The artful life

Christine Pinney Karkow

Christine Pinney Karkow combines photography and painting to make dark, glowing images like the one behind her.

Christine Pinney Karkow combines photography and painting to make dark, glowing images like the one behind her.

Is art supposed to be a reflection of life—or a refuge from it?

Christine Pinney Karkow’s photographic paintings and painterly photographs could go either way.

I’d seen a few examples of her work here and there, at Western Nevada Community College, at Bleulion Artspace. Her paintings—or wait, were they photos?—of blocky, unspectacular commercial buildings looked familiar and original at the same time.

It looked like Karkow had one foot planted in the branch of documentary photography where architecture is used to symbolize the people who design it and use it. The other foot, I imagined, would be paint-splattered. (She often puts strokes of paint or clear gel over the surfaces of photos, giving them a hand-touched look.)

I wondered if there was a lot more to it, if she had a “point” or a “shtick.” I tried to parse whether Karkow’s ink-jet prints of night-lit bank buildings were political or personal. Or maybe both. Or neither.

We found a time to meet, 8 p.m. on a Friday. Even as she was gearing up after a day of teaching for the start of her studio workday, Karkow had enough energy that it seemed she could start dancing. With her slim build, her way of moving while standing still, and her diagonal-striped, button-up shirt, maybe it would be a ballet—composed by the Partridge Family.

Karkow’s workspace, a rented warehouse in Sparks, is a lot like her dress, casual but assertively stylish. The high-ceilinged, windowless space is filled with clues of the particular moments of fashion she was born into and grew up in. Fake-gold-painted diamond shapes from the early 1960s decorate a stairway to a loft area and recur in her drawing studies. A collection of swag lamps (including translucent, faux-amber grapes she found on eBay) hang from bronze-colored chains. She says she was fascinated by this plastic loveliness as a kid.

Karkow didn’t proffer a statement or a shtick. She didn’t have a version of the “what it all means and why it’s so important” speech that artists usually feel obligated to recite. But her mission subtly presented itself. She takes ordinary things and moves them over one realm to make them into art. She says editing is a big part of her artistic process. She edits by choosing what to photograph as she travels around at night with her camera. Later, she edits images stored in her laptop and decides which ones to use, how she’ll narrow down her world into a few pictorial elements.

The digital photo of the bank entrance, lit blue-green late at night, is heavily black and not sharply focused. It’s kind of industrial, kind of ethereal. The concrete structure alludes to Karkow’s ‘60s and ‘70s aesthetic preferences, but the kitsch and sparkle from those eras are removed. The bank and the dark night are printed on 15 sheets of ink-jet paper and mounted to a board shaped like a stretched canvas.

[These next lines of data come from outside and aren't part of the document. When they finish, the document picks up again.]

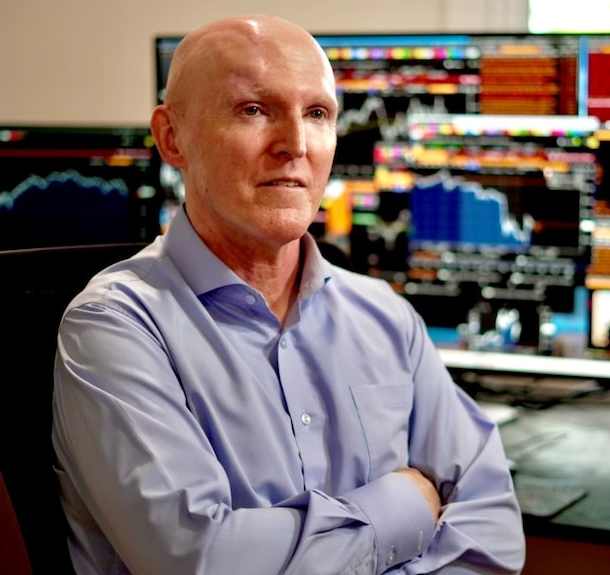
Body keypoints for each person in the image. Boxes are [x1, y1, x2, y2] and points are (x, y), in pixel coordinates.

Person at [52, 14, 525, 575]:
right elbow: (199, 561)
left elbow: (491, 524)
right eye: (254, 110)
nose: (296, 145)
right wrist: (403, 509)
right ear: (171, 137)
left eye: (318, 113)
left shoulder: (384, 316)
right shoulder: (114, 327)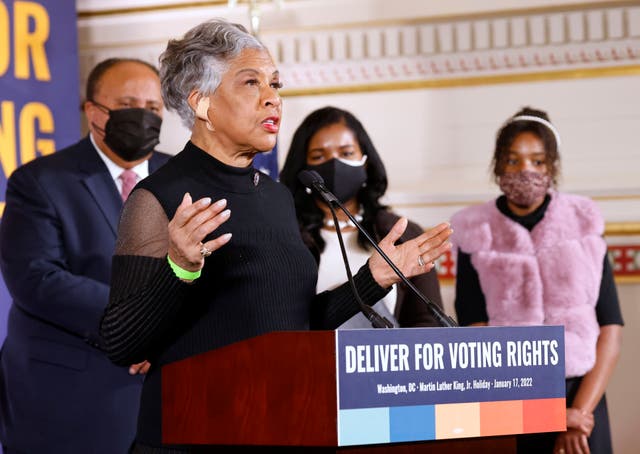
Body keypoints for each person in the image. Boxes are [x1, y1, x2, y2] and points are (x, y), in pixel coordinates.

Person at [98, 19, 452, 453]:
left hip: (277, 428)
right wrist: (180, 269)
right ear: (202, 103)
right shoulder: (160, 196)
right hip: (194, 436)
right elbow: (119, 342)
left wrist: (372, 278)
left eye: (276, 84)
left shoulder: (279, 197)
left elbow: (293, 327)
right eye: (251, 83)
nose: (273, 99)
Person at [0, 58, 171, 454]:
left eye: (152, 109)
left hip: (169, 398)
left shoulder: (183, 178)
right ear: (94, 111)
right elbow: (37, 279)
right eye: (129, 105)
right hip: (68, 399)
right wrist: (137, 327)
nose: (143, 118)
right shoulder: (38, 182)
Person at [450, 107, 623, 454]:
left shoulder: (583, 222)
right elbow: (474, 330)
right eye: (513, 161)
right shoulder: (474, 230)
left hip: (583, 398)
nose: (525, 170)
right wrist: (547, 415)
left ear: (552, 168)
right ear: (498, 166)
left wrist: (578, 414)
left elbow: (610, 328)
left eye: (538, 162)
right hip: (512, 400)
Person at [279, 106, 445, 328]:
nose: (335, 164)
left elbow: (427, 323)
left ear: (366, 162)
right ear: (303, 169)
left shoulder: (401, 232)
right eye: (319, 156)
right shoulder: (284, 235)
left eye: (347, 153)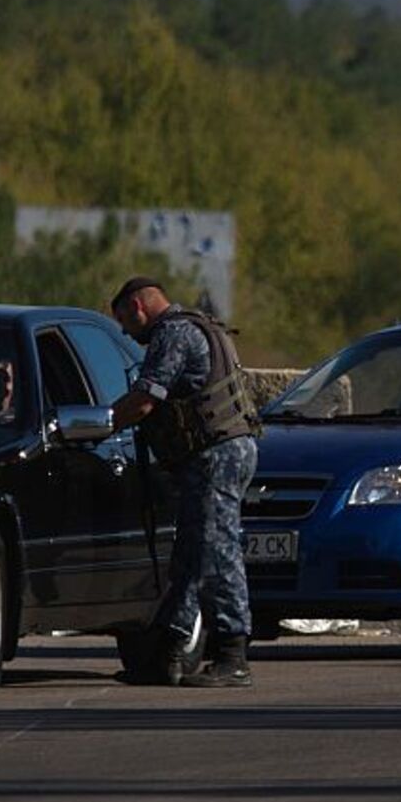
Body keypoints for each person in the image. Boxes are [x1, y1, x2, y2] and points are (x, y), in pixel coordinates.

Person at [107, 277, 264, 688]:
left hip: (215, 455)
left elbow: (144, 400)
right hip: (222, 451)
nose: (126, 331)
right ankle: (168, 652)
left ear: (139, 307)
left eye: (125, 320)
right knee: (192, 555)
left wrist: (103, 423)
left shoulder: (174, 334)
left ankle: (233, 654)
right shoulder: (201, 325)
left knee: (217, 550)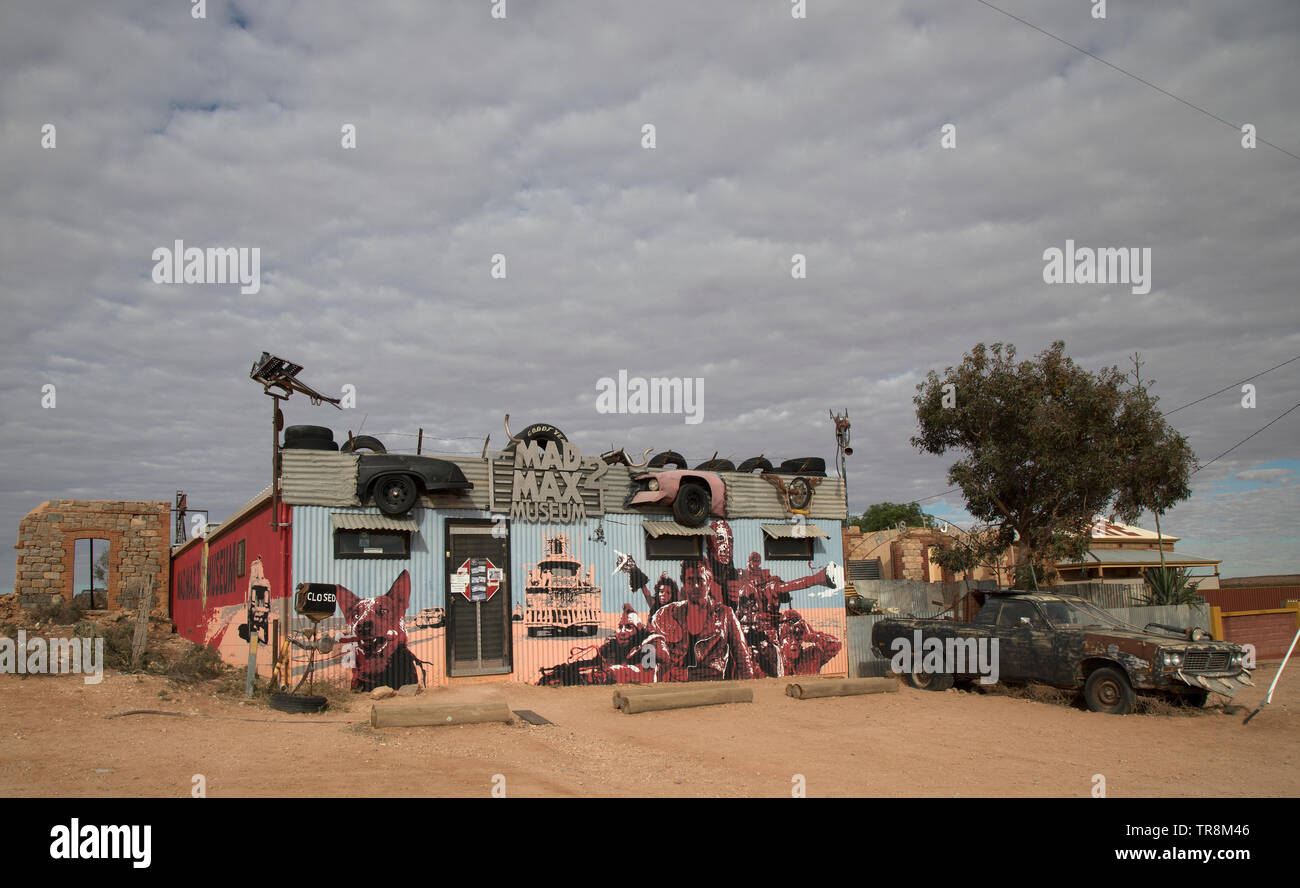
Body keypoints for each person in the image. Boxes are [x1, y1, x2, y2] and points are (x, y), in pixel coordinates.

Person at [643, 560, 757, 682]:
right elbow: (649, 653)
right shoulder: (665, 614)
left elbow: (743, 661)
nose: (695, 586)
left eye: (700, 580)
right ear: (684, 583)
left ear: (708, 582)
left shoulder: (725, 615)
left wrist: (750, 690)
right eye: (690, 581)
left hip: (711, 690)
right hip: (673, 691)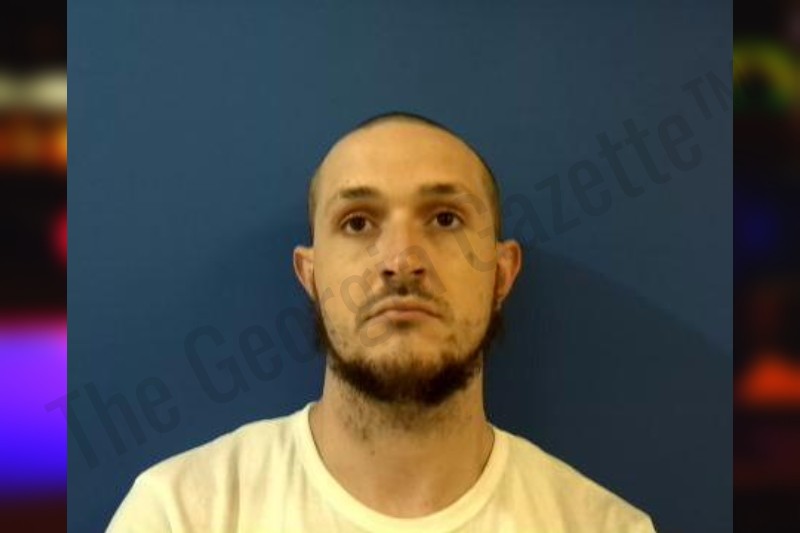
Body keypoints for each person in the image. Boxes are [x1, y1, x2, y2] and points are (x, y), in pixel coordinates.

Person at [107, 112, 657, 532]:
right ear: (311, 276)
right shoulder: (181, 513)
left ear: (501, 274)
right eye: (357, 222)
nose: (401, 259)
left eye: (445, 218)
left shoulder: (603, 526)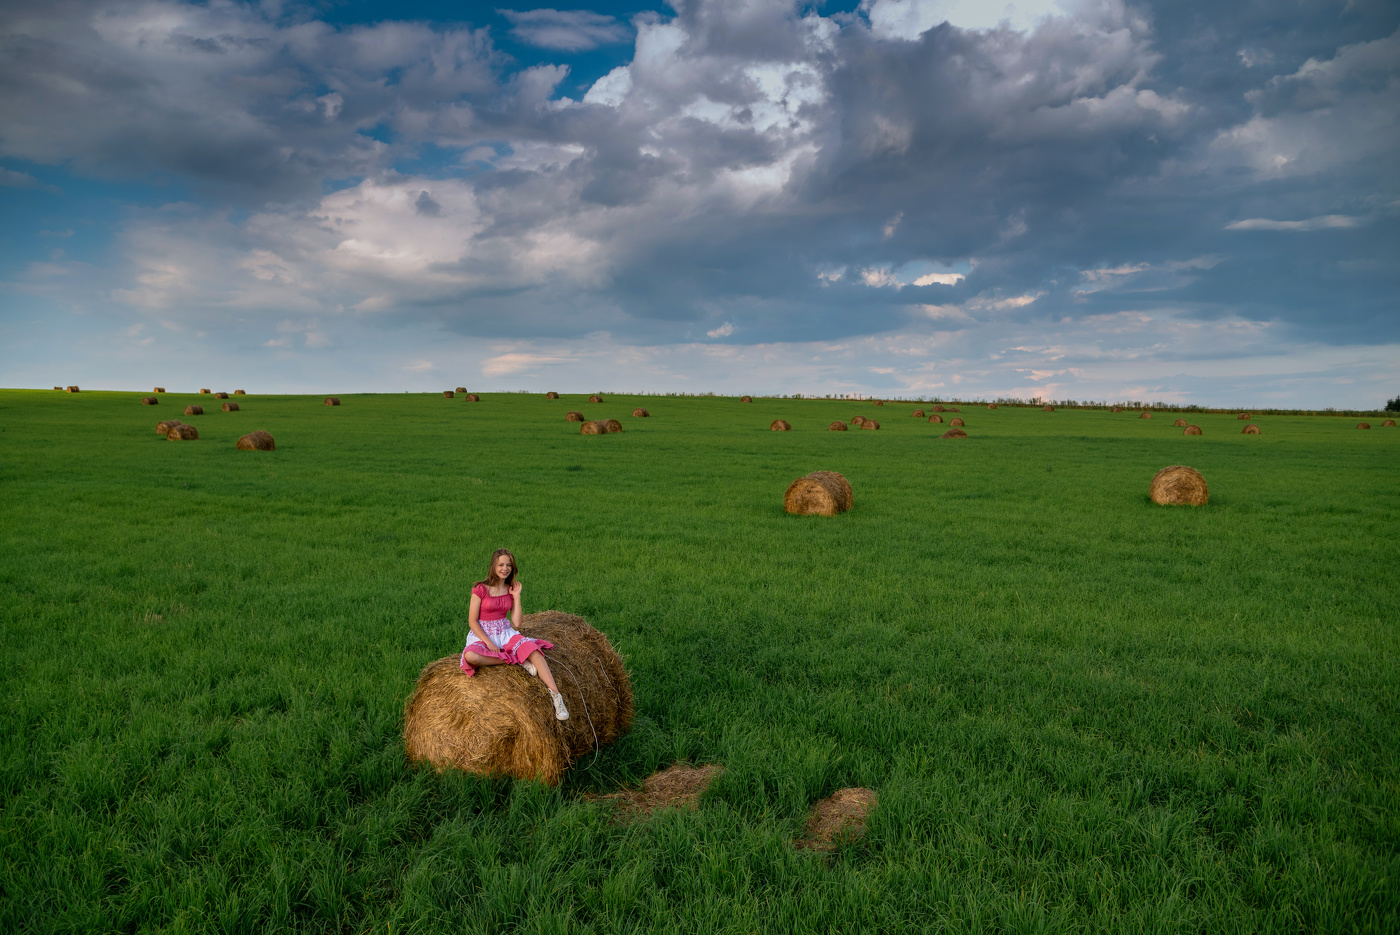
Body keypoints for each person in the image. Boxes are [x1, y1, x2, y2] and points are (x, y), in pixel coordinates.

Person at [459, 549, 569, 720]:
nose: (505, 568)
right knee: (471, 656)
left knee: (533, 651)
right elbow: (472, 620)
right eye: (501, 565)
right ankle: (516, 660)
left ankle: (557, 697)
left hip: (504, 632)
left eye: (509, 565)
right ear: (493, 566)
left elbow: (517, 623)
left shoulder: (510, 589)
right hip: (482, 633)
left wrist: (516, 596)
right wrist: (488, 643)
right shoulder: (480, 589)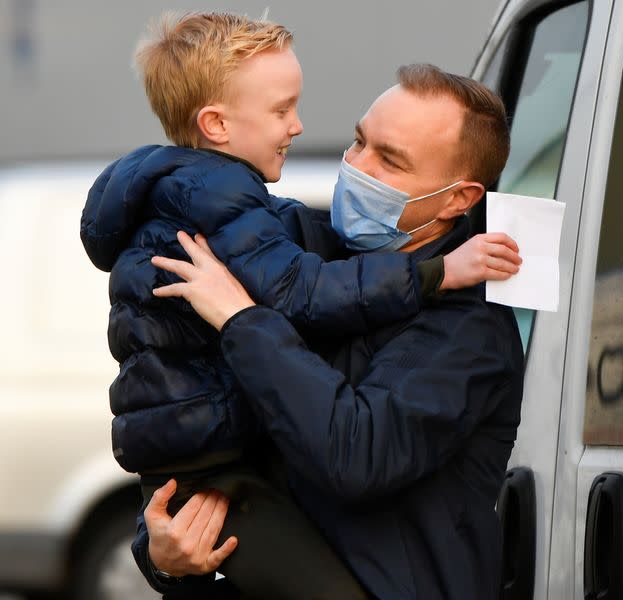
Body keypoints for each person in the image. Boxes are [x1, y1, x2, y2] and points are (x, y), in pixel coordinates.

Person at [79, 12, 521, 600]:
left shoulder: (471, 329)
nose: (356, 166)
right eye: (359, 140)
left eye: (388, 160)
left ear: (458, 199)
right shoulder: (296, 250)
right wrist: (165, 555)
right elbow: (213, 454)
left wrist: (241, 320)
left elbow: (356, 455)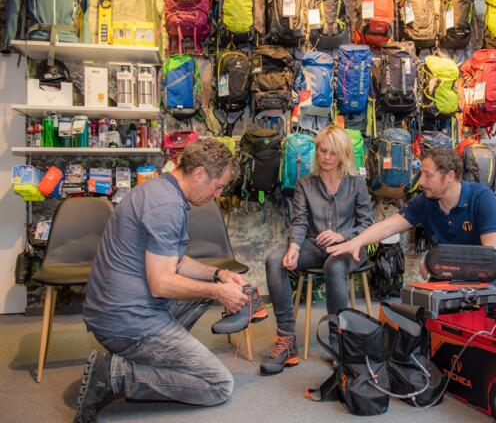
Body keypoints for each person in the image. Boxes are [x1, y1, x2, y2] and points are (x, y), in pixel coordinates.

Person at [76, 139, 252, 423]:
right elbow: (162, 284)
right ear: (199, 174)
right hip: (127, 322)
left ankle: (157, 357)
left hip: (119, 309)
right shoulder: (167, 206)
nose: (218, 195)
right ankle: (116, 374)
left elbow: (176, 261)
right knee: (219, 385)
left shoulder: (161, 190)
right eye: (218, 186)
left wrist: (218, 275)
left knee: (207, 292)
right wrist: (219, 292)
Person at [260, 125, 374, 375]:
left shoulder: (356, 183)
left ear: (343, 154)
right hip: (315, 244)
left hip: (350, 247)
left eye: (333, 153)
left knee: (334, 266)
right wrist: (293, 247)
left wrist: (342, 236)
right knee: (275, 260)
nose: (327, 157)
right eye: (323, 151)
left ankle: (338, 341)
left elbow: (367, 224)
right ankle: (286, 340)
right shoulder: (305, 183)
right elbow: (299, 221)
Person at [328, 147, 496, 285]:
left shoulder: (481, 197)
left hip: (484, 282)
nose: (420, 182)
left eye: (428, 176)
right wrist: (356, 242)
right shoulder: (425, 201)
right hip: (446, 278)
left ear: (450, 176)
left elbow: (492, 258)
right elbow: (387, 227)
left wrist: (436, 258)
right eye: (421, 174)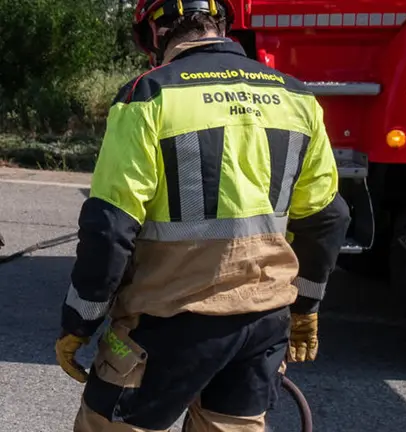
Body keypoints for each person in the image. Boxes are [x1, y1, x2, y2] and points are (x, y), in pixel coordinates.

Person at [53, 0, 350, 430]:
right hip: (264, 324)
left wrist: (79, 322)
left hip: (168, 321)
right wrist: (305, 308)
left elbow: (111, 227)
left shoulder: (149, 95)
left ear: (156, 35)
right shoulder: (296, 97)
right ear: (222, 25)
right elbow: (327, 218)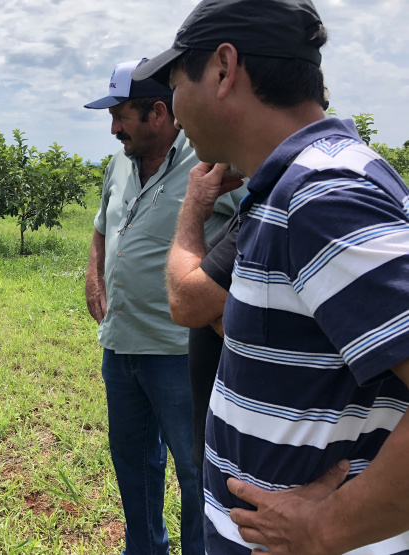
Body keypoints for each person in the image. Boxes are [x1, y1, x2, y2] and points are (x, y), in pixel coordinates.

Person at [135, 0, 409, 553]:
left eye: (174, 80)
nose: (172, 102)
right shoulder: (289, 189)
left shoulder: (323, 195)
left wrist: (328, 525)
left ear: (223, 68)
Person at [83, 58, 241, 555]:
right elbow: (102, 226)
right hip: (121, 345)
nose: (113, 130)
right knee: (133, 463)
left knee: (197, 469)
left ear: (157, 112)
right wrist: (94, 271)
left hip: (182, 351)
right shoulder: (118, 164)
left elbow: (249, 234)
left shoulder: (212, 163)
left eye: (121, 116)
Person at [165, 162, 244, 470]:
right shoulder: (263, 199)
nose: (178, 122)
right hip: (228, 449)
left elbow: (188, 302)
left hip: (251, 471)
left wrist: (194, 207)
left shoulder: (287, 201)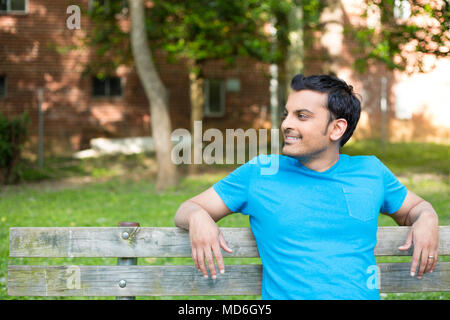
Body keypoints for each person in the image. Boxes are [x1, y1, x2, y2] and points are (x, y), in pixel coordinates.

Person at [174, 74, 439, 300]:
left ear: (336, 129)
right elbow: (189, 208)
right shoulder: (261, 172)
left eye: (302, 116)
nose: (286, 124)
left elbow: (413, 209)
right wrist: (198, 217)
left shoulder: (371, 171)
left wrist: (427, 217)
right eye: (286, 114)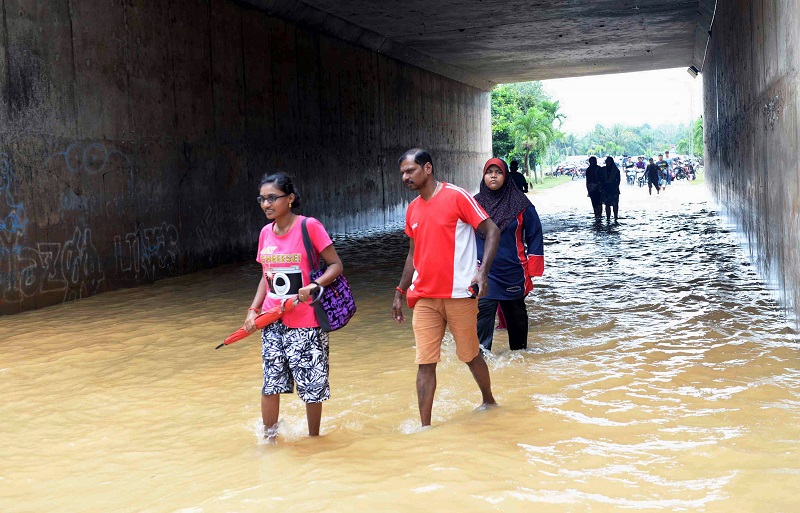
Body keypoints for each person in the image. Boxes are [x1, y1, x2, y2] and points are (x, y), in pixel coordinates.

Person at [392, 148, 499, 427]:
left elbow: (492, 231)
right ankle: (425, 427)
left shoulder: (456, 196)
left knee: (470, 355)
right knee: (425, 362)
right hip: (425, 297)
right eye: (402, 172)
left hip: (460, 294)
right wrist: (400, 291)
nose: (405, 177)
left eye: (410, 170)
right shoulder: (413, 208)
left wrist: (482, 274)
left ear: (427, 169)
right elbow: (412, 254)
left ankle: (488, 400)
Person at [244, 172, 344, 440]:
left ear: (289, 199)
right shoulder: (266, 233)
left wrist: (315, 284)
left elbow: (336, 265)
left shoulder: (309, 227)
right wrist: (253, 310)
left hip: (306, 320)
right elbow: (266, 277)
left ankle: (314, 440)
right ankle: (269, 439)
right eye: (262, 199)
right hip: (272, 320)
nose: (266, 204)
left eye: (272, 198)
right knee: (271, 383)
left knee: (312, 386)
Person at [473, 158, 544, 351]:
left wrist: (533, 269)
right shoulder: (474, 204)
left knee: (516, 321)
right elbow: (462, 236)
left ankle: (520, 362)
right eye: (489, 172)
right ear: (484, 176)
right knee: (481, 320)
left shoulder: (521, 204)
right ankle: (482, 361)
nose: (493, 176)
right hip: (484, 274)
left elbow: (535, 234)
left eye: (498, 172)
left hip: (513, 272)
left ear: (506, 175)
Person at [601, 156, 621, 224]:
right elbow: (601, 179)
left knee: (615, 204)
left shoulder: (616, 170)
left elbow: (618, 181)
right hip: (606, 189)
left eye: (609, 161)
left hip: (614, 189)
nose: (607, 163)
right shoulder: (603, 170)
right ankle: (608, 217)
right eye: (607, 162)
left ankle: (616, 216)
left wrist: (614, 187)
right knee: (607, 204)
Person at [584, 156, 603, 222]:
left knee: (595, 202)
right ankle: (599, 214)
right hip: (598, 188)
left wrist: (588, 189)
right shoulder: (599, 168)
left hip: (592, 188)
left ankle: (597, 215)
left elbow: (587, 180)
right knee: (598, 202)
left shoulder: (588, 170)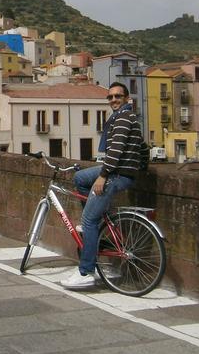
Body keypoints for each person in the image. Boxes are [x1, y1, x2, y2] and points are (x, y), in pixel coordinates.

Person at [60, 82, 145, 289]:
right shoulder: (125, 117)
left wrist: (103, 176)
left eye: (118, 96)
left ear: (126, 99)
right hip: (120, 172)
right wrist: (139, 167)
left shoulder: (124, 118)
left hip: (115, 174)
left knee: (88, 221)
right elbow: (142, 145)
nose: (114, 100)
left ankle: (86, 271)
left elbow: (115, 151)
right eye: (110, 97)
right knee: (80, 178)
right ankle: (96, 222)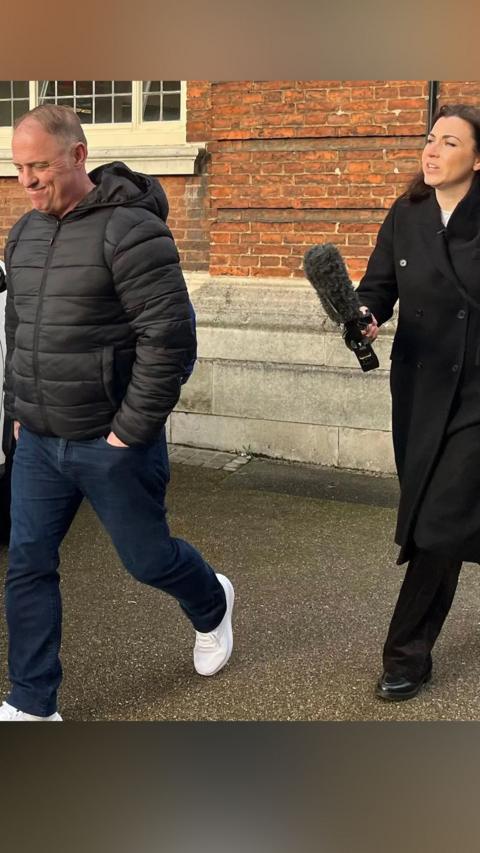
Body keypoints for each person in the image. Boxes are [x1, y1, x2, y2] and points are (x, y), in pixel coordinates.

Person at [0, 105, 234, 721]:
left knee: (147, 560)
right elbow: (19, 328)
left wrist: (128, 433)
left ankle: (212, 603)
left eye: (39, 166)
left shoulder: (132, 230)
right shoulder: (22, 235)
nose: (27, 181)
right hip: (39, 441)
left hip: (109, 442)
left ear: (78, 157)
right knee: (27, 564)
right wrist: (17, 409)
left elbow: (170, 339)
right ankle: (32, 703)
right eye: (18, 167)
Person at [357, 103, 480, 701]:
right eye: (430, 139)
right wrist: (366, 316)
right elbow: (378, 285)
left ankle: (407, 653)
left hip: (479, 389)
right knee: (448, 510)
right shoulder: (406, 214)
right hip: (422, 389)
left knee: (436, 519)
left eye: (449, 142)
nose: (432, 151)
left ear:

The image is spare but not simple—you could read a lot into it—but it’s really not calling out for explanation or theoretical bolstering either.

So, refuge or reflection? Political or personal? Karkow takes a middle road, acknowledging all those traditions without using any of them as soapbox from which to shout. Instead, she puts her energy into cultivating her own way of seeing the world.